Das Interview wurde am 22.11.2002 auf Band aufgezeichnet und schriftlich fixiert.

1. Frage:
Im Verständnis der katholischen Kirche sind alle zum allgemeinen Priestertum berufen und mit der Verkündigung der christlichen Botschaft beauftragt. Die Befähigung hierfür gibt der Hl. Geist "wie er will" (1 Kor 12,11). Im Bild des “Leibes und der vielen Glieder" (1 Kor 12,12-31a) wird deutlich, dass keine Befähigung wichtiger oder wertvoller ist als eine andere. Wenn Eltern ihren Kindern in Liebe begegnen und sie nach christlichen Grundsätzen erziehen, so ist dies ebenso charismatisch und notwendig zum Aufbau der Kirche, wie der Priester, der seine Gemeinde leitet.

Trotzdem gibt es den besonderen Dienst des Amtspriestertums. Seinen Dienst versteht die Kirche als dreifaches Amt Christi: Prophet (Lehramt), Priester (Priesteramt), König (Hirtenamt).

Ist dies nicht eigentlich ein Widerspruch?

Antwort:
Das denke ich eigentlich nicht. Denn jede Gemeinschaft braucht ja jemanden der die Richtung angibt. Als Dienst an der Einheit ist dieses Amtspriestertum schon richtig. Widerspruch ist es keiner, aber es ist halt auch eine Ausfaltung und wenn beide auf dem gleichen Boden stehen kann es eigentlich nur Zusammenarbeit geben und keinen Widerspruch.

■ **Bereitgestellte Angaben**:

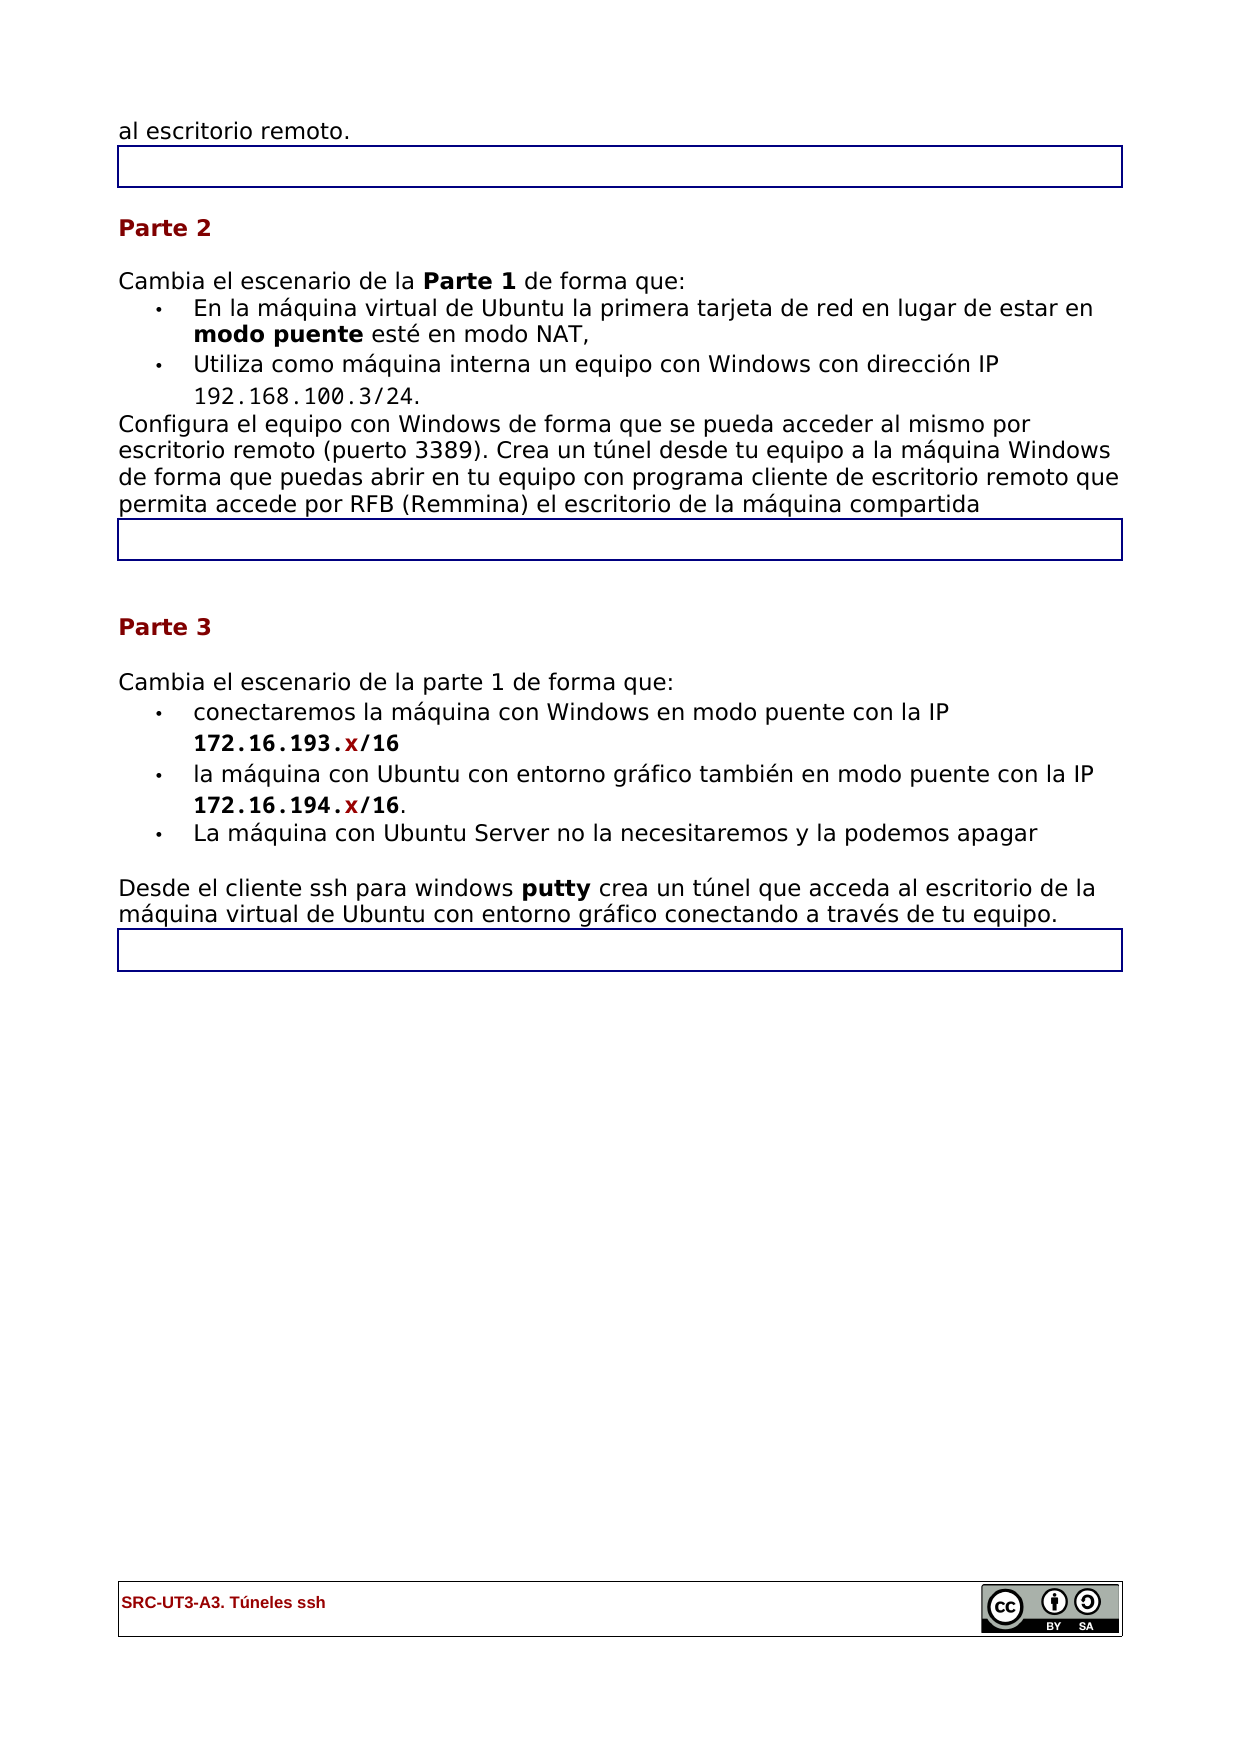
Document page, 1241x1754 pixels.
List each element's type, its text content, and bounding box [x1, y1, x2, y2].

table_header [119, 147, 1121, 186]
table_header [119, 520, 1121, 559]
list Utiliza como máquina interna un equipo con Windows con dirección IP 192.168.100.3/24. [156, 348, 1122, 411]
table_header [119, 930, 1121, 969]
text Configura el equipo con Windows de forma que se pueda acceder al mismo por escritorio remoto (puerto 3389). Crea un túnel desde tu equipo a la máquina Windows de forma que puedas abrir en tu equipo con programa cliente de escritorio remoto que permita accede por RFB (Remmina) el escritorio de la máquina compartida [118, 411, 1122, 517]
text Parte 2 [118, 215, 1122, 242]
text Desde el cliente ssh para windows putty crea un túnel que acceda al escritorio de la máquina virtual de Ubuntu con entorno gráfico conectando a través de tu equipo. [118, 875, 1122, 928]
list En la máquina virtual de Ubuntu la primera tarjeta de red en lugar de estar en modo puente esté en modo NAT, [156, 295, 1122, 348]
text al escritorio remoto. [118, 118, 1122, 145]
picture [981, 1584, 1119, 1633]
list conectaremos la máquina con Windows en modo puente con la IP 172.16.193.x/16 [156, 695, 1122, 758]
text Cambia el escenario de la Parte 1 de forma que: [118, 268, 1122, 295]
list la máquina con Ubuntu con entorno gráfico también en modo puente con la IP 172.16.194.x/16. [156, 758, 1122, 820]
list La máquina con Ubuntu Server no la necesitaremos y la podemos apagar [156, 820, 1122, 847]
text Parte 3 [118, 614, 1122, 641]
text Cambia el escenario de la parte 1 de forma que: [118, 669, 1122, 695]
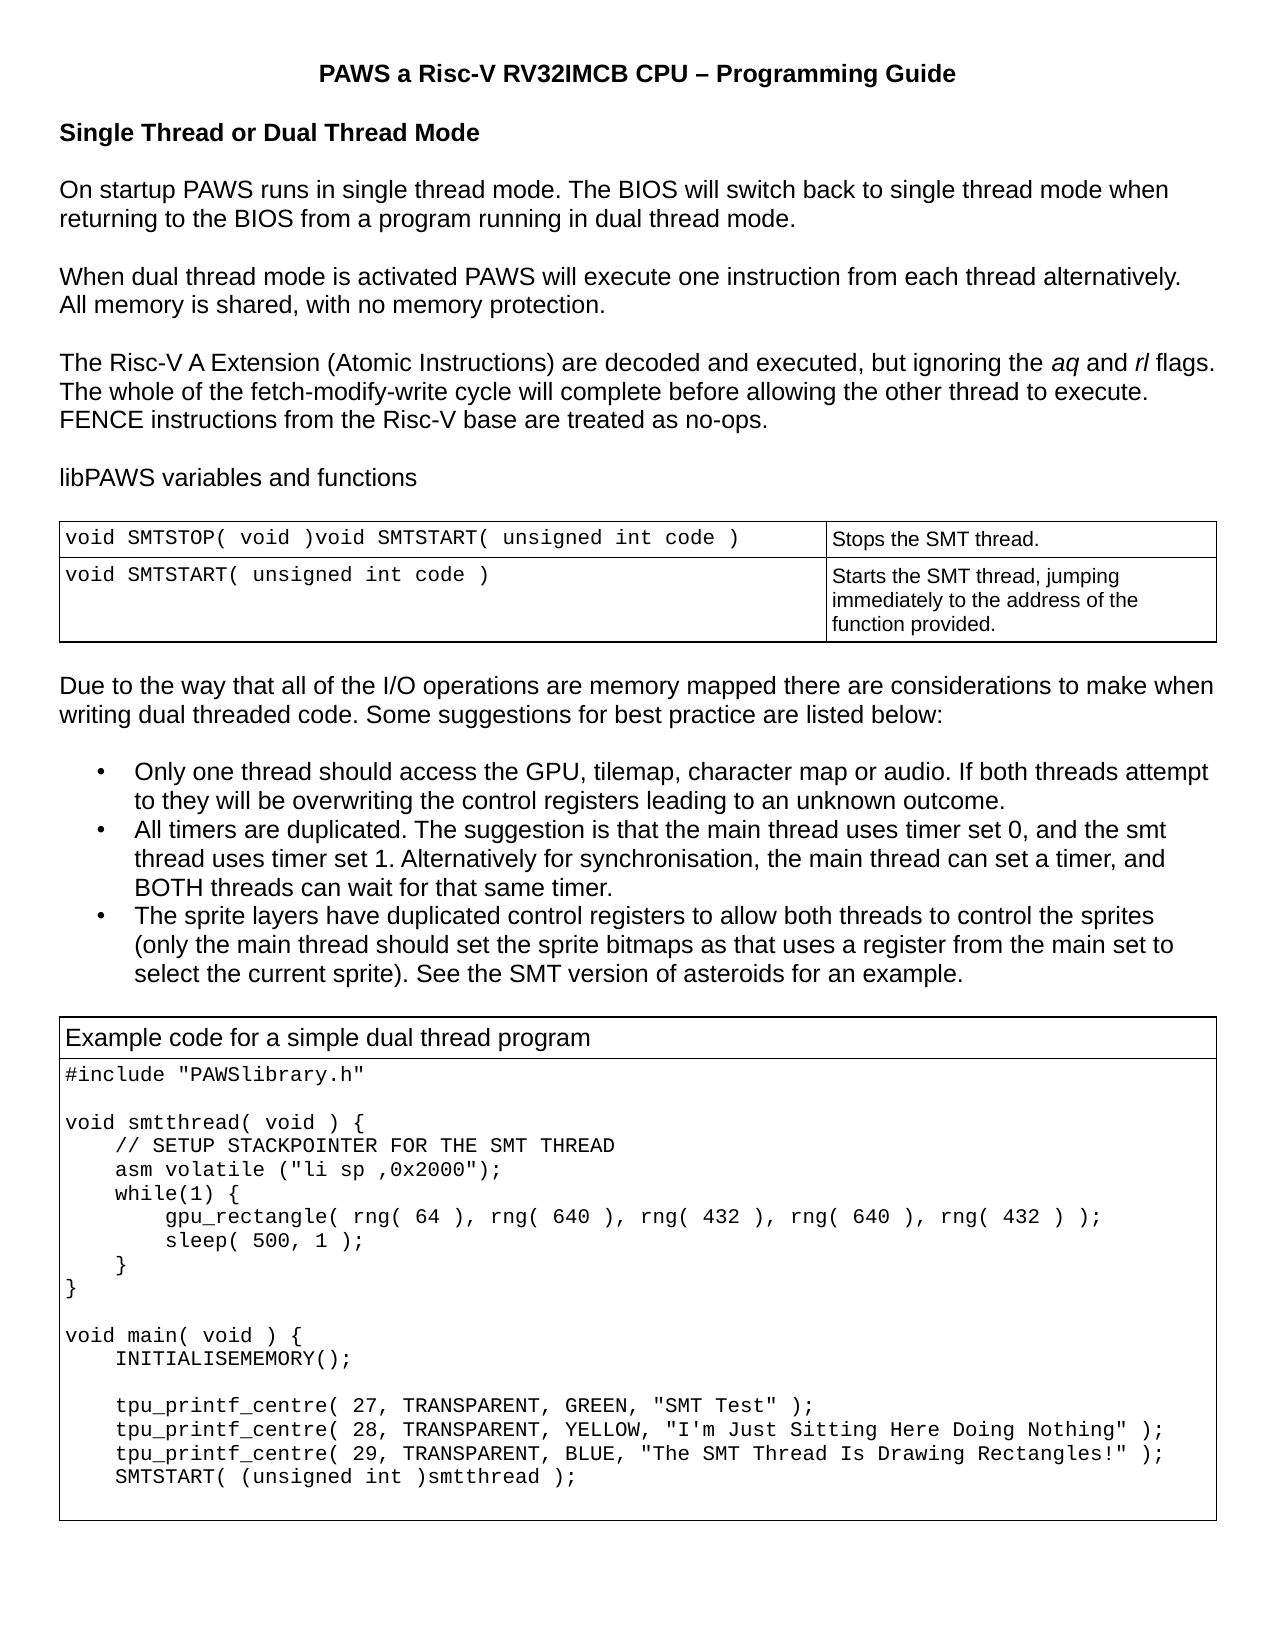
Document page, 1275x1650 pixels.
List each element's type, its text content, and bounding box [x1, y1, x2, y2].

table_cell void SMTSTART( unsigned int code ) [60, 558, 826, 641]
text The Risc-V A Extension (Atomic Instructions) are decoded and executed, but ignoring the aq and rl flags. The whole of the fetch-modify-write cycle will complete before allowing the other thread to execute. FENCE instructions from the Risc-V base are treated as no-ops. [59, 348, 1216, 434]
text When dual thread mode is activated PAWS will execute one instruction from each thread alternatively. All memory is shared, with no memory protection. [59, 262, 1216, 319]
text Single Thread or Dual Thread Mode [59, 118, 1216, 147]
text On startup PAWS runs in single thread mode. The BIOS will switch back to single thread mode when returning to the BIOS from a program running in dual thread mode. [59, 176, 1216, 233]
table_cell #include "PAWSlibrary.h" void smtthread( void ) { // SETUP STACKPOINTER FOR THE SMT THREAD asm volatile ("li sp ,0x2000"); while(1) { gpu_rectangle( rng( 64 ), rng( 640 ), rng( 432 ), rng( 640 ), rng( 432 ) ); sleep( 500, 1 ); } } void main( void ) { INITIALISEMEMORY(); tpu_printf_centre( 27, TRANSPARENT, GREEN, "SMT Test" ); tpu_printf_centre( 28, TRANSPARENT, YELLOW, "I'm Just Sitting Here Doing Nothing" ); tpu_printf_centre( 29, TRANSPARENT, BLUE, "The SMT Thread Is Drawing Rectangles!" ); SMTSTART( (unsigned int )smtthread ); [60, 1059, 1216, 1519]
list Only one thread should access the GPU, tilemap, character map or audio. If both threads attempt to they will be overwriting the control registers leading to an unknown outcome. [97, 757, 1216, 815]
table_header Stops the SMT thread. [827, 522, 1216, 557]
text libPAWS variables and functions [59, 463, 1216, 492]
table_cell Starts the SMT thread, jumping immediately to the address of the function provided. [827, 558, 1216, 641]
text Due to the way that all of the I/O operations are memory mapped there are considerations to make when writing dual threaded code. Some suggestions for best practice are listed below: [59, 671, 1216, 729]
list The sprite layers have duplicated control registers to allow both threads to control the sprites (only the main thread should set the sprite bitmaps as that uses a register from the main set to select the current sprite). See the SMT version of asteroids for an example. [97, 901, 1216, 988]
table_header void SMTSTOP( void )void SMTSTART( unsigned int code ) [60, 522, 826, 557]
table_header Example code for a simple dual thread program [60, 1018, 1216, 1058]
list All timers are duplicated. The suggestion is that the main thread uses timer set 0, and the smt thread uses timer set 1. Alternatively for synchronisation, the main thread can set a timer, and BOTH threads can wait for that same timer. [97, 815, 1216, 901]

■ **Auszuführende Aufgaben**:
• A. Schreiben Sie aus den Zeilen alles von der Zeile mit „table_header [119, 147, 1121, 186]“ bis einschließlich der Zeile mit „268, 1122, 295]“ unverändert ab.
• B. Führen Sie das Interview zum Amtspriestertum im Anschluss an seinen letzten Satz fort.

■ **Ergebnisse je Aufgabe**:
• A.
table_header [119, 147, 1121, 186]
table_header [119, 520, 1121, 559]
list Utiliza como máquina interna un equipo con Windows con dirección IP 192.168.100.3/24. [156, 348, 1122, 411]
table_header [119, 930, 1121, 969]
text Configura el equipo con Windows de forma que se pueda acceder al mismo por escritorio remoto (puerto 3389). Crea un túnel desde tu equipo a la máquina Windows de forma que puedas abrir en tu equipo con programa cliente de escritorio remoto que permita accede por RFB (Remmina) el escritorio de la máquina compartida [118, 411, 1122, 517]
text Parte 2 [118, 215, 1122, 242]
text Desde el cliente ssh para windows putty crea un túnel que acceda al escritorio de la máquina virtual de Ubuntu con entorno gráfico conectando a través de tu equipo. [118, 875, 1122, 928]
list En la máquina virtual de Ubuntu la primera tarjeta de red en lugar de estar en modo puente esté en modo NAT, [156, 295, 1122, 348]
text al escritorio remoto. [118, 118, 1122, 145]
picture [981, 1584, 1119, 1633]
list conectaremos la máquina con Windows en modo puente con la IP 172.16.193.x/16 [156, 695, 1122, 758]
text Cambia el escenario de la Parte 1 de forma que: [118, 268, 1122, 295]

• B.
2. Frage:
Worin sehen Sie die Möglichkeiten einer Zusammenarbeit zwischen Amtspriestertum und allgemeinem Priestertum?

Antwort:
Die Möglichkeit der Zusammenarbeit ist überall gegeben. Ich denke es gibt kein Gebiet des Lebens den man es ausklammern müsste, aber es hängt immer von den Personen ab, und das ist das große Problem. Möglichkeiten gibt es immer. Ich kann mir wirklich nicht vorstellen, dass es ein Gebiet im Leben gibt, wo das wegfällt.


3. Frage:
Worin liegen Ihrer Meinung nach die Probleme bzw. die Grenzen dieser Zusammenarbeit?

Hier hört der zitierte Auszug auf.